→ ACTIVITIES:
1 – Print the part of the Firozpur district text starting at "Firozpur (Ferozepur) is" and ending at "and Kasuri Gate.".
2 – Using the Firozpur district text, answer these:
(a) What area does Firozpur district comprise?
(b) In what year did Hari Singh of the Bhangi Misl sack Kasur?
(c) Around 1792, to whom did Gurbakhsh Singh give Ferozepur?

Firozpur district, also known as Ferozepur district, is one of the twenty-three districts in the state of Punjab, India. (Note: There are various archaic and modern spellings of the district, such as Ferozepore, Ferozepur, Ferozpore, Ferozepur, Ferozpur, Firozpore, Firozpur, and others. The official spelling presently used by the government of the state of Punjab (India) is 'Firozpur'.) Firozpur district comprises an area of 2190 km2. The district is part of the Firozpur division.

Firozpur (Ferozepur) is the capital city of the district. It is situated inside ten gates—Amritsari Gate, Wansi Gate, Makhu Gate, Zira Gate, Bagdadi Gate, Mori Gate, Delhi Gate, Magjani Gate, Multani Gate, and Kasuri Gate.

== History ==

=== Sikh Period ===
In the 18th century, religious persecution led the Sikhs to form strong warrior groups called Misls, united in resisting Mughal rule. In 1760, they defeated the Mughal Governor of Lahore. In 1763, Hari Singh of the Bhangi Misl sacked Kasur, and his commander Gujjar Singh crossed the Sutlej to capture Ferozepur, handing it over to his nephew Gurbakhsh Singh. Though the Dogars resisted, Gurbakhsh Singh subdued them and expanded his territory on both sides of the Sutlej. Around 1792, he gave Ferozepur to his second son, Dhanna Singh, who proved to be a weak ruler. Facing rebellion, Nihal Singh Atariwala, a favourite Sardar of Maharaja Ranjit Singh, crossed the Sutlej and surrounded his lands. At this time, the British East India Company began offering protection to Trans-Sutlej chiefs. Dhanna Singh accepted British protection, preventing Ranjit Singh from expanding eastward.

→ DATASET CONTENT:
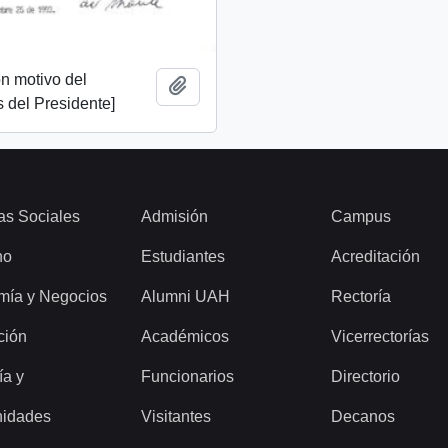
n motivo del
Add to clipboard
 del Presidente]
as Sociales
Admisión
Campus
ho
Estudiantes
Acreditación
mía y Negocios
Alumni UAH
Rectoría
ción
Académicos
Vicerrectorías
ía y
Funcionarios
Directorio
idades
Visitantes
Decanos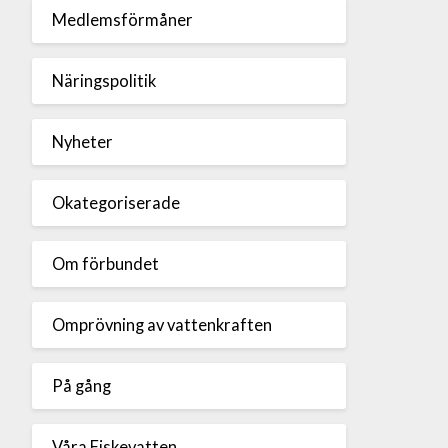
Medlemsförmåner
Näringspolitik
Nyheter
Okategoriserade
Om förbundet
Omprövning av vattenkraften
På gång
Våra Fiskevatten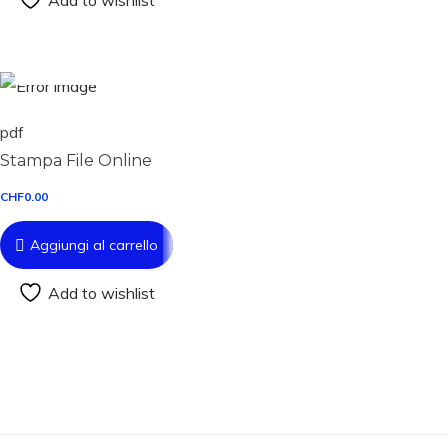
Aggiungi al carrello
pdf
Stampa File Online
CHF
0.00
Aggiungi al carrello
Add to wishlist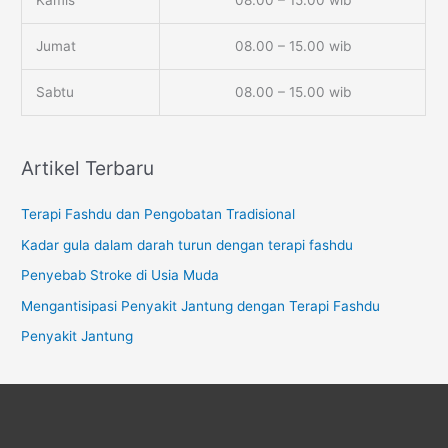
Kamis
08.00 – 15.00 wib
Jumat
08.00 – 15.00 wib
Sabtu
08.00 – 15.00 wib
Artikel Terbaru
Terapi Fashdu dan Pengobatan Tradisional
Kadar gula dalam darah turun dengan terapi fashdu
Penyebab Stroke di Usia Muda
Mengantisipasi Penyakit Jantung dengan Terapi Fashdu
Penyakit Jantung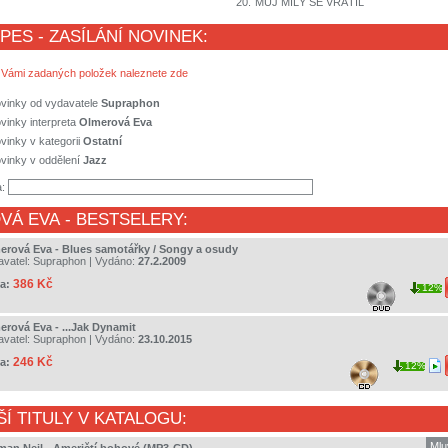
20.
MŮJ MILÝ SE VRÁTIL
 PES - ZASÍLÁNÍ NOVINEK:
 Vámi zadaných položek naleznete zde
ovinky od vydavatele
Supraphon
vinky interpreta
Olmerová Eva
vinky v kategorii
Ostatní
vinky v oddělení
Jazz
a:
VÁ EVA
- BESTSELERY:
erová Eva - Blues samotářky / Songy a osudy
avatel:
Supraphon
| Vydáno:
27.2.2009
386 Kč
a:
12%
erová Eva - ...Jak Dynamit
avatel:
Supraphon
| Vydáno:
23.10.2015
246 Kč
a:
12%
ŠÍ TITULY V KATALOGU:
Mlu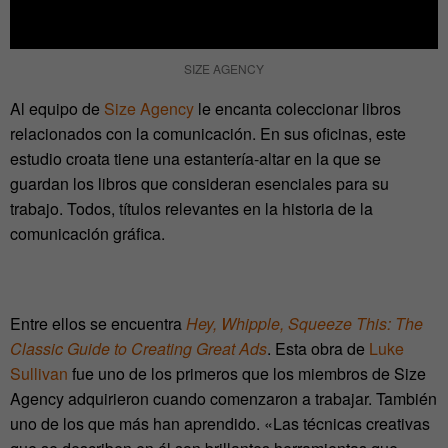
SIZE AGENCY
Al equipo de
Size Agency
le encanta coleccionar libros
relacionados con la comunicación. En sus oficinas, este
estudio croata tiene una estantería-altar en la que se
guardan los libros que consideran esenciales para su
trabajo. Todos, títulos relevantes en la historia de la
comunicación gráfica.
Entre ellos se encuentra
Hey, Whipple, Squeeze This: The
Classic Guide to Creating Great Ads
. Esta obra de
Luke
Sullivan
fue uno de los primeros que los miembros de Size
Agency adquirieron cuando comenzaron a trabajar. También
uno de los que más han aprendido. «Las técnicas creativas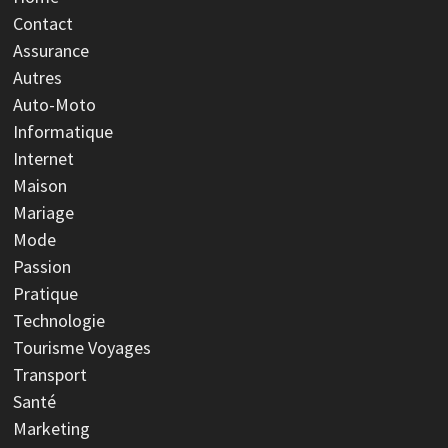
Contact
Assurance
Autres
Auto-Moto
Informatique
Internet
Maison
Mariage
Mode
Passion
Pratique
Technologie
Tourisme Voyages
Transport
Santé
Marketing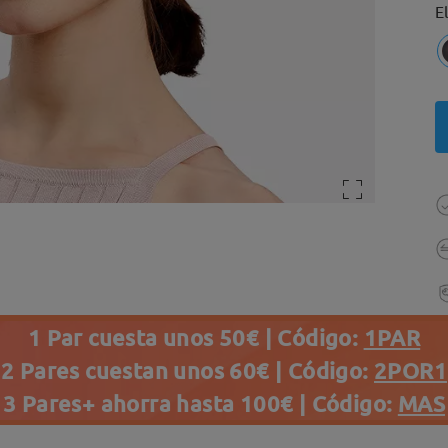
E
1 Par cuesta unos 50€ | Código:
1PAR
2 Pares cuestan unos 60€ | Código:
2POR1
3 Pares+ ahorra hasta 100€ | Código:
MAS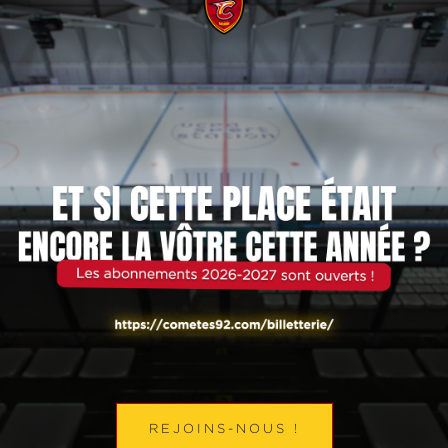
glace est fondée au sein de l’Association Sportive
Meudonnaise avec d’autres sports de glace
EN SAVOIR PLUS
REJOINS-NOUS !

→ RESPONSES BY ITEM NUMBER:
1 –
Firozpur (Ferozepur) is the capital city of the district. It is situated inside ten gates—Amritsari Gate, Wansi Gate, Makhu Gate, Zira Gate, Bagdadi Gate, Mori Gate, Delhi Gate, Magjani Gate, Multani Gate, and Kasuri Gate.

2 –
(a) 2190 km2
(b) 1763
(c) His second son, Dhanna Singh